Etiology
Back pain is caused by a wide and heterogeneous range of specific diseases and nonspecific musculoskeletal disorders involving the spinal column. Pain complaints involving the neck and back are the primary manifestation of most spinal disorders. Specific etiologies of pain-causing spinal disorders are classified as traumatic, congenital, infectious, metabolic, and malignant. Acute traumatic spinal disorders are most often fractures resulting in spinal cord injury, dislocation, and spinal dysfunction. Chronic spinal disorders from repetitive intervertebral disk trauma are frequently due to focal extension of the disk beyond the vertebral endplate, resulting in radicular symptoms because of nerve compromise. Spinal infection may be a sequel of vertebral osteomyelitis (pyogenic, granulomatous, or other infectious process), epidural abscess, or inflammation of the intervertebral disk. While these spinal disorders are rare in most countries, without appropriate treatment both mortality and morbity are significant. Congenital abnormalities include spondylolisthesis, spina bifida, scoliosis, and other malformations. Spinal disorders may be the result of metabolic disease processes including osteoarthritis, osteoporosis, osteomalacia, and osteitis deformans. Tumor-induced spinal disorders can arise from metastases, primary malignant tumors (chordoma, myeloma), and benign tumors (osteoid osteoma, osteoblastoma, osteochondroma). Immunologic diseases affecting the spine include rheumatoid arthritis, ankylosing spondylitis, Reiter syndrome, and psoriatic arthritis.

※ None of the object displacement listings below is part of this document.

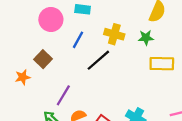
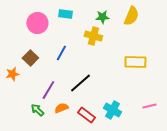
green star: (146, 38) -> (102, 17), moved
blue line: (78, 40) -> (61, 53), moved
black line: (98, 60) -> (80, 83), moved

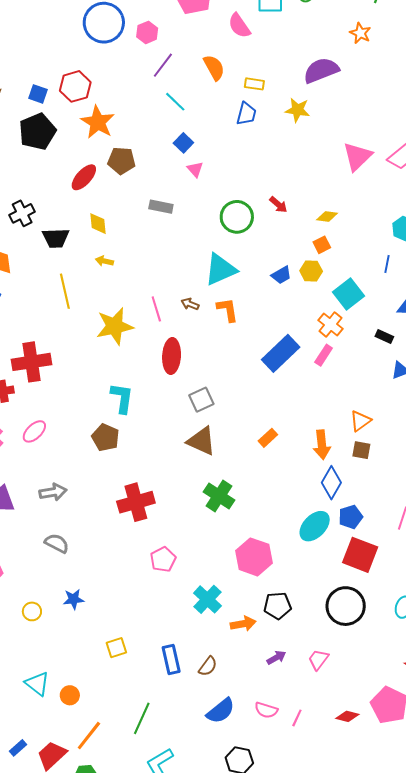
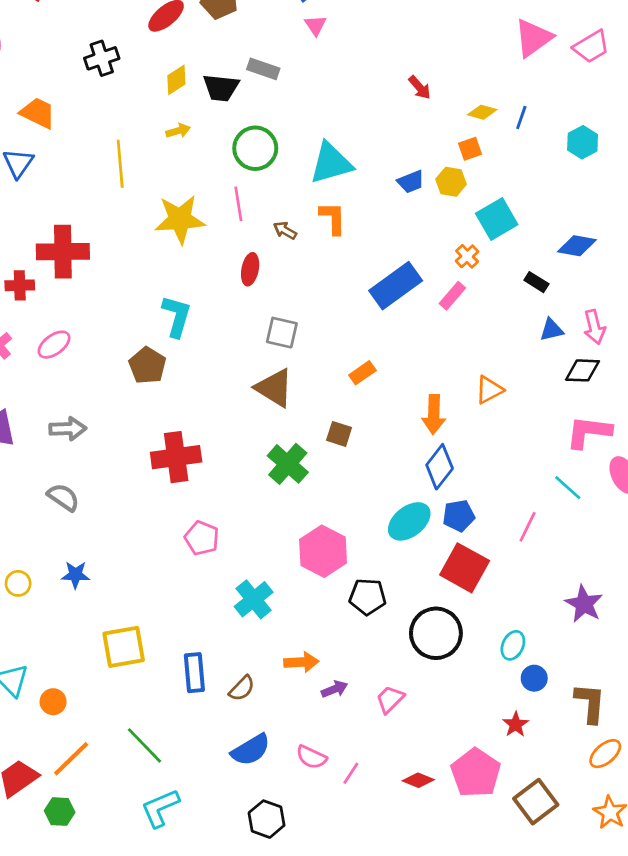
black cross: (22, 213) -> (102, 58), moved
green circle: (237, 217) -> (255, 148), moved
yellow diamond: (98, 224) -> (176, 80), turned 55
black trapezoid: (56, 238) -> (221, 88), moved
yellow arrow: (104, 261) -> (178, 131), turned 144
blue line: (387, 264) -> (521, 117), moved
brown arrow: (190, 304) -> (285, 230), moved
orange cross: (330, 324) -> (467, 256), size x0.7
red ellipse: (172, 356) -> (250, 269), size x0.7
gray square: (201, 400) -> (282, 333), turned 30
orange rectangle: (268, 438) -> (362, 373), moved
brown square: (361, 450) -> (339, 434), moved
pink pentagon: (163, 559) -> (202, 538), turned -30
black pentagon: (278, 606) -> (368, 597), moved
orange arrow: (243, 624) -> (301, 662), moved
yellow square: (116, 648) -> (124, 647), size x1.6
green line: (142, 718) -> (145, 745), turned -76

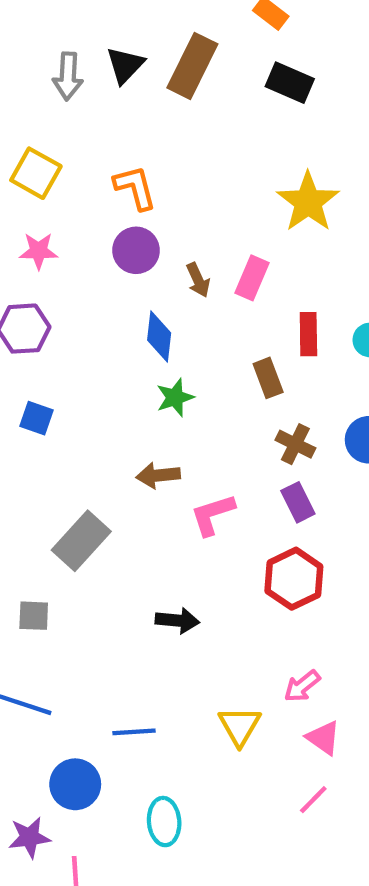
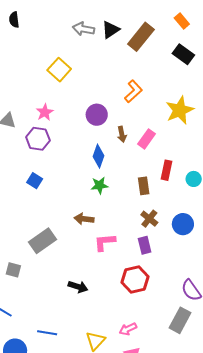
gray arrow: (68, 76) -> (83, 29), turned 85
orange L-shape: (135, 188) -> (133, 91), moved, turned 50
pink star: (39, 251) -> (45, 112), moved, turned 30

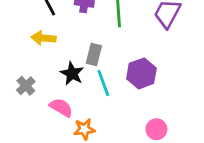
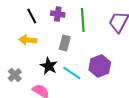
gray rectangle: (94, 54) -> (65, 43), moved
cyan line: (103, 83) -> (72, 73), turned -36

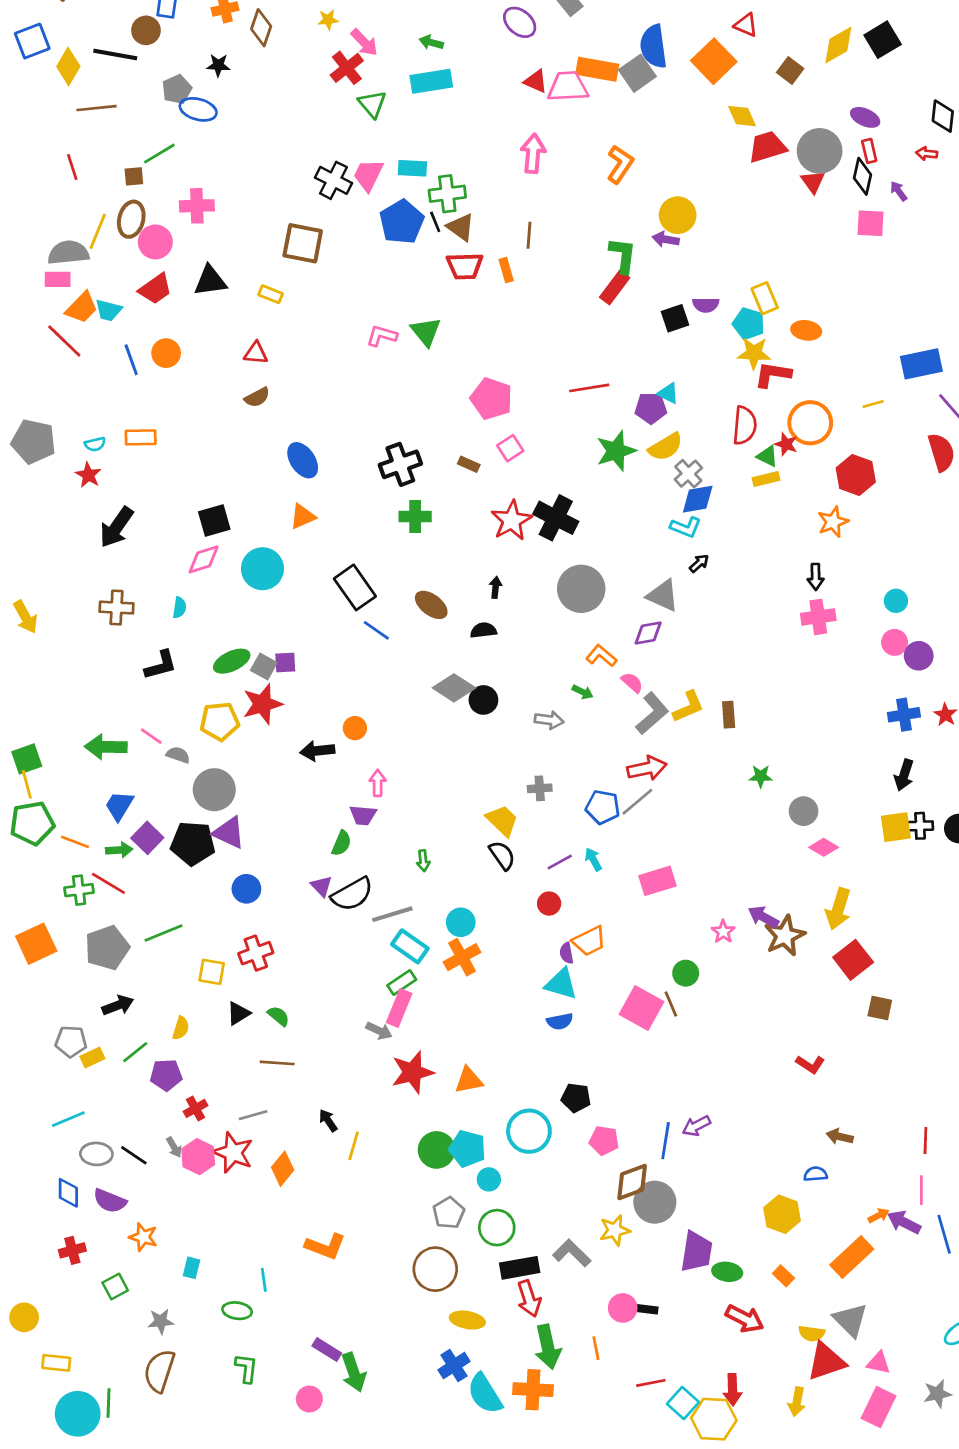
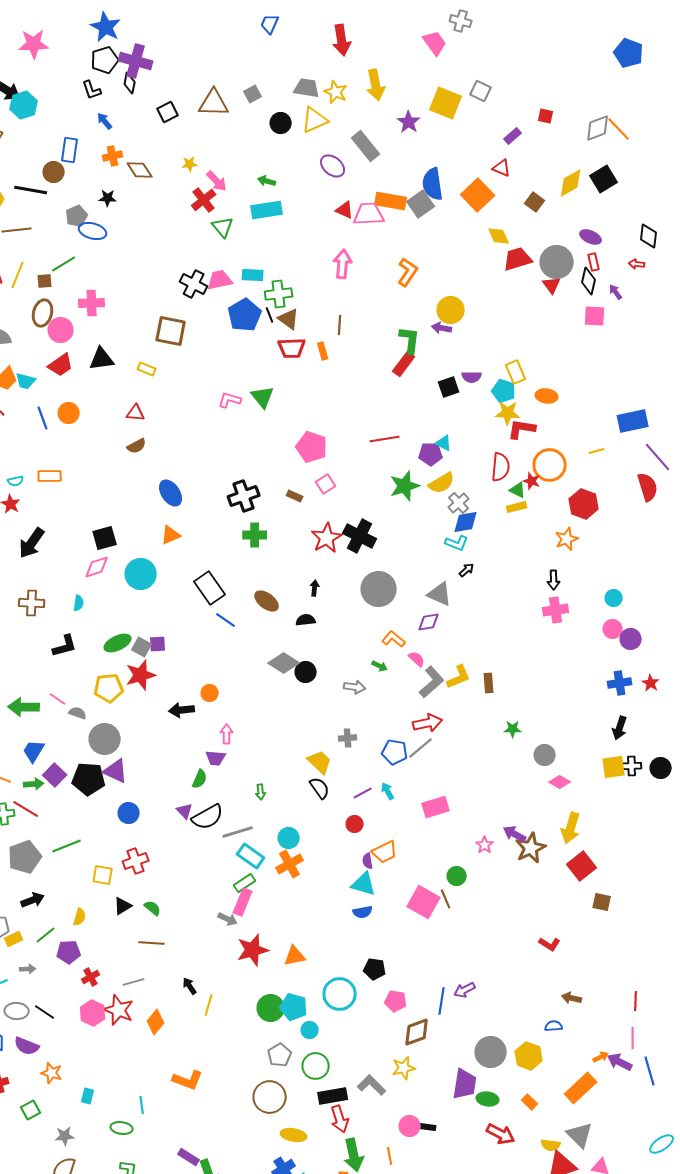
brown diamond: (261, 28) -> (140, 170), turned -52
pink trapezoid: (368, 175) -> (220, 280), turned 52
yellow line: (98, 231) -> (18, 275), moved
gray arrow: (174, 1147) -> (28, 969), moved, turned -63
gray circle: (655, 1202) -> (491, 1052), moved

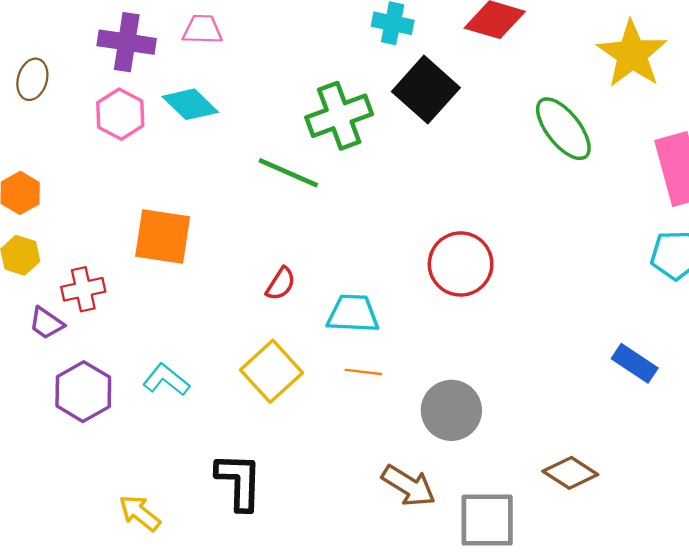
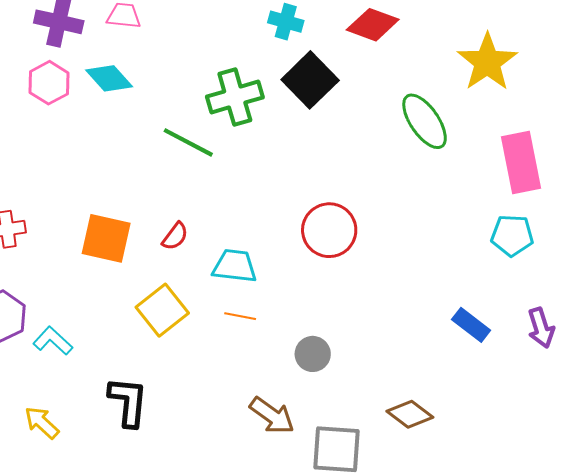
orange square: (163, 236) -> (106, 238), moved
cyan L-shape: (166, 380) -> (53, 341), moved
gray circle: (451, 410) -> (313, 354), size x0.7

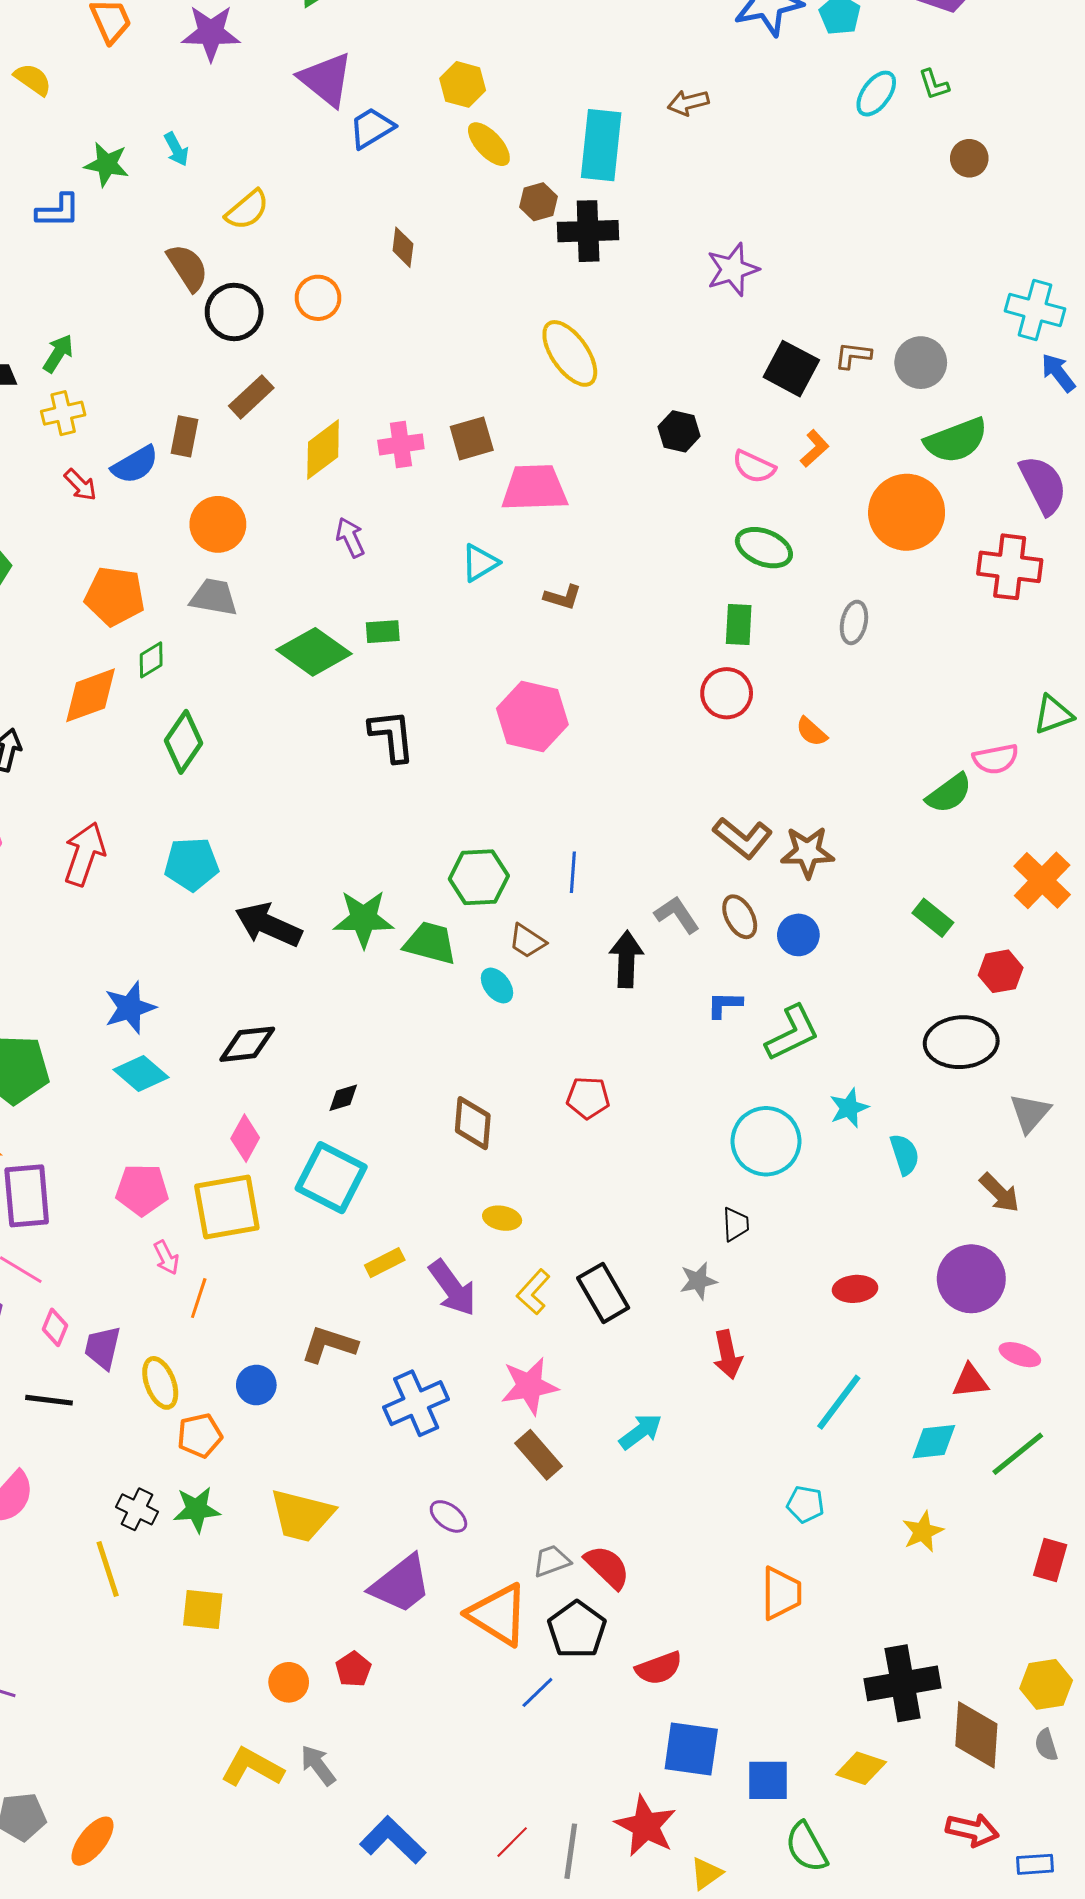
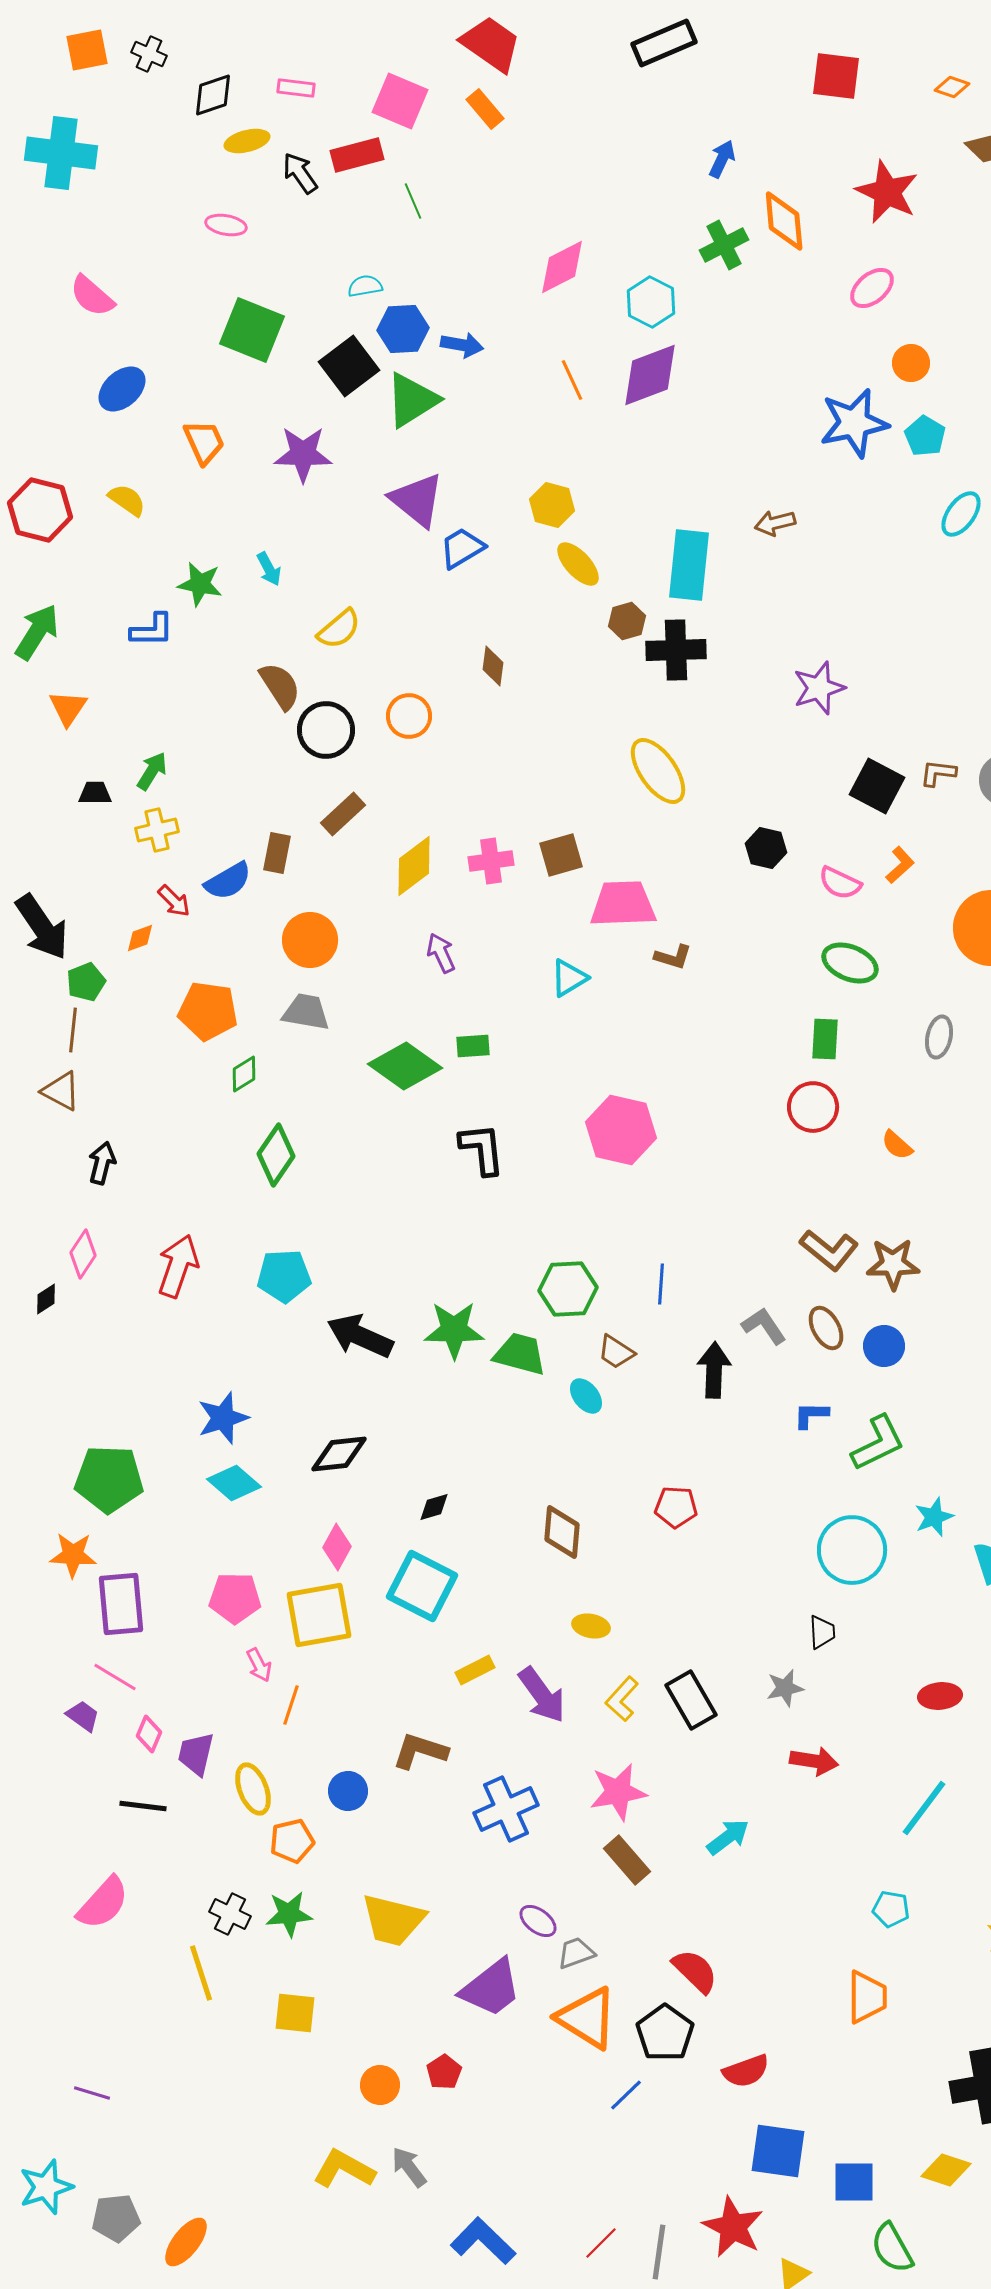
brown L-shape: (563, 597) -> (673, 957), moved
orange diamond: (90, 695) -> (140, 938), moved, size x0.5
red arrow: (728, 1355) -> (814, 1761), turned -69
gray trapezoid: (552, 1561) -> (576, 1953), moved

Pain-causing musculoskeletal disorders of the spine are classified as nonspecific if no underlying disease (e.g. ankylosing spondylitis) or pathophysiological mechanism (e.g. trauma, malignancy, disk herniation) is identified by simple clinical means (clinical examination, radiological studies, and basic laboratory tests). These nonspecific musculoskeletal conditions are by far the most frequent causes of spinal disorders and have the greatest impact on individuals, health care systems and societies as a whole. It is of note that even after extensive evaluation, only 15% of the patients presenting with acute low back problems can be given a definitive diagnosis.
Spinal disorders are classified as acute (less than 1 month) or subacute (up to 3 months) if they occur suddenly after a prolonged period without pain (6 months) and with a retrospective duration of less than 13 months. These disorders are categorized as chronic if they occur episodically within a 6-month period or have a duration of more than 3 months. Usually, these painful disorders of the spine are accompanied by other musculoskeletal pains, bodily complaints, psychological distress, and often, in chronic cases, amplified dysfunctional cognition and pain behavior. The etiology of nonspecific spinal disorders is generally difficult to ascertain due to the low specificity of physical signs and symptoms.